P061: PERIOPERATIVE CONSIDERATIONS OF JUVENILE MYASTHENIA GRAVIS: A CASE REPORT AND REVIEW OF LITERATURE
Cameron Lambert, DO; Luis Rodriguez, MD; Jackson Memorial Hospital/University of Miami
Introduction: Myasthenia gravis (MG) is a rare autoimmune disorder characterized by a decrement in postsynaptic acetylcholine receptors at the neuromuscular junction secondary to their destruction or inactivation by circulating IgG antibodies. There are four basic strategies in treatment including increasing ACh at NMJs cholinesterase inhibitors, immunosuppression, intravenous immunoglobulins (IVIG), and, specifically in juvenile MG, thymectomies due to the hyperplastic nature of the thymus in this population. Patients with MG are at risk for developing exacerbations of the disease known as a myasthenic crisis with a relative decrease in ACh at the NMJ from their baseline, or a cholinergic crisis produced by an excess of ACh.
Management of pediatric patients with myasthenia gravis depends on a sound understanding of pathophysiology of the disease and the specific pharmacologic interactions of routine anesthetic drugs.
Methods: This paper provides a case report regarding a pediatric patient with juvenile myasthenia gravis in an acute exacerbation undergoing a surgical procedure with applicable review of literature pertaining to the pathophysiology, applied pharmacology, and perioperative considerations in regards to the anesthetic management.

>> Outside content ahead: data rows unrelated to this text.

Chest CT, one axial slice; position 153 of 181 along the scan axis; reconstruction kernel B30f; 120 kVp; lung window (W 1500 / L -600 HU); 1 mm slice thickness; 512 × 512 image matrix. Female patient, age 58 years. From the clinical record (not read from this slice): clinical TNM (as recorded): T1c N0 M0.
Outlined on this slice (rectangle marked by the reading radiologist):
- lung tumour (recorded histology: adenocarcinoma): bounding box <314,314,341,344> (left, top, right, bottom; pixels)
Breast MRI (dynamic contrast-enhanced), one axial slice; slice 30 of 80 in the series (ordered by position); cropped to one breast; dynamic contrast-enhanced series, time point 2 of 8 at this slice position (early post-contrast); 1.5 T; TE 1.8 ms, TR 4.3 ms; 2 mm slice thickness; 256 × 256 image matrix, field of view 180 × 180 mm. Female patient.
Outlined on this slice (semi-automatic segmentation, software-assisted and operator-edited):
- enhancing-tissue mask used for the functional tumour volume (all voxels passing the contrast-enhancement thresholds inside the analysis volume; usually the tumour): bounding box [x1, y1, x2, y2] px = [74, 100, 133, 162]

Results: A 12 year-old male with a history of juvenile myasthenia gravis status post thymectomy was admitted for MG exacerbation after missed scheduled IVIG secondary to port malfunction and infection. Patient was scheduled for removal and repeat port placement while in MG exacerbation.
General anesthesia was induced with propofol, fentanyl, and lidocaine. Intubating conditions were achieved appropriately without the presence of a neuromuscular blockade. Sevoflurane and dexmedetomidine were used for maintenance anesthesia. Spontaneous ventilation was maintained and the surgical procedure was successful and uneventful. Patient was safely extubated and recovered appropriately with close monitoring for potential MG exacerbation symptoms.

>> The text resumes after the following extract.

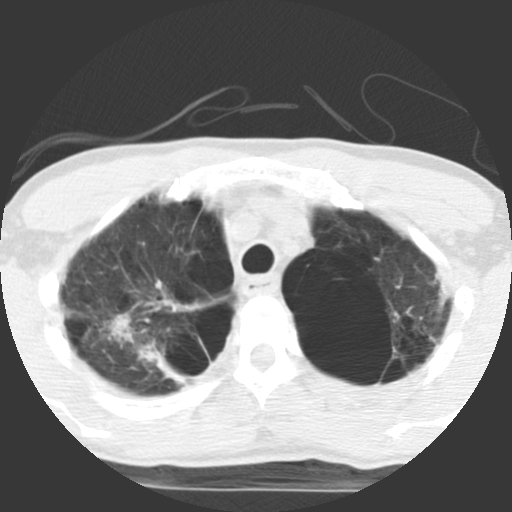
Low-dose screening chest CT, axial slice; baseline screening round; lung window (W 1500 / L -600 HU); standard (soft-tissue) reconstruction kernel (STANDARD); 512 × 512 image matrix, field of view 270 × 270 mm. Male, age 62 years at enrolment. Current smoker at enrolment.
Expert reader's lesion annotation, box from (x=116, y=316) to (x=213, y=390) px. Screening reader's record for this exam: no non-calcified nodule ≥4 mm recorded. Participant outcome: lung cancer diagnosed 357 days after this screen — non-small cell carcinoma, right upper lobe, poorly differentiated (G3), stage IA (AJCC 6th edition), 70 mm at pathology.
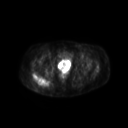
FDG PET of an extremity soft-tissue mass (from a PET/CT study), one axial slice; position 48 of 267 along the scan axis; 128 × 128 image matrix, field of view 600 × 600 mm. Female patient, age 60 years. From the clinical record (not read from this slice): histological type: spindle cell suggestive of myxofibrosarcoma; grade: intermediate; site of the primary tumour: right buttock.
Annotated regions visible in this slice (expert contour drawn on MRI and transferred to this co-registered scan by the dataset authors):
- gross tumour volume (mass): box from (x=32, y=73) to (x=49, y=86) px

Discussion: Thorough preoperative assessment and preoptimization is critical in patients with juvenile myasthenia gravis. This includes a full through history of the disease itself, review of relevant labs and exams, and appropriate multidisciplinary approach in order to optimize the patient for surgery, a known exacerbation risk of the disease. A proper preoperative physical exam is key to assess the severity of respiratory and bulbar function to relate to a postoperative exam. Cholinesterase and immunosuppressive drugs should be held the day of surgery and in severe cases pretreatment with IVIG or plasmapheresis can be considered.

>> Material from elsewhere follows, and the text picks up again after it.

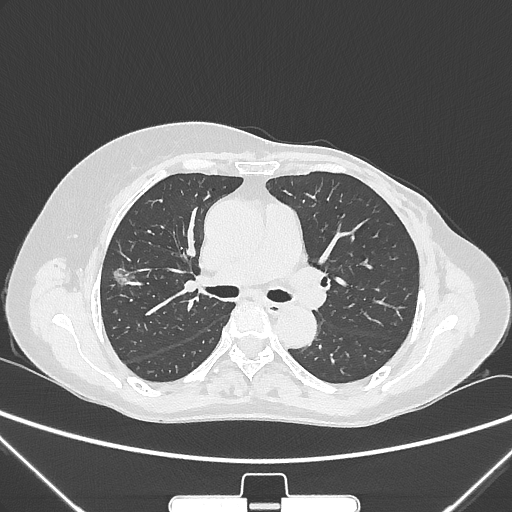
Chest CT, one axial slice; reconstruction kernel IMR1,SharpPlus; lung window (W 1500 / L -600 HU); 1 mm slice thickness; 512 × 512 image matrix. Patient: female, 64 years. Case-level facts recorded for this patient, not image findings: clinical TNM (as recorded): T1c N0 M0; histopathological grade: G1-2.
Annotated regions visible in this slice (rectangle marked by the reading radiologist):
- lung tumour (recorded histology: adenocarcinoma): bounding box [x1, y1, x2, y2] px = [105, 257, 134, 290]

Intraoperatively, anesthetic technique is tailored to surgical needs although applied pharmacology to the disease must be considered. Induction for intubation with volatiles or propofol and a short acting opioid is well described in pediatric MG patients and was the method of choice in this case. Neuromuscular blockade is controversial, and is typically avoided due to increased risks of postoperative crises and lower rates of successful extubation. Many antibiotics and cardiac medications are also known to cause exacerbations and should be avoided if possible.
Postoperative planning incorporates the initial multidisciplinary approach to guide recovery. Physical exams should be routine in order to identify potential respiratory compromise. In the event of significant weakness, an edrophinum test can be used to distinguish between a myasthenic or cholinergic crisis to guide management and intubation may be considered.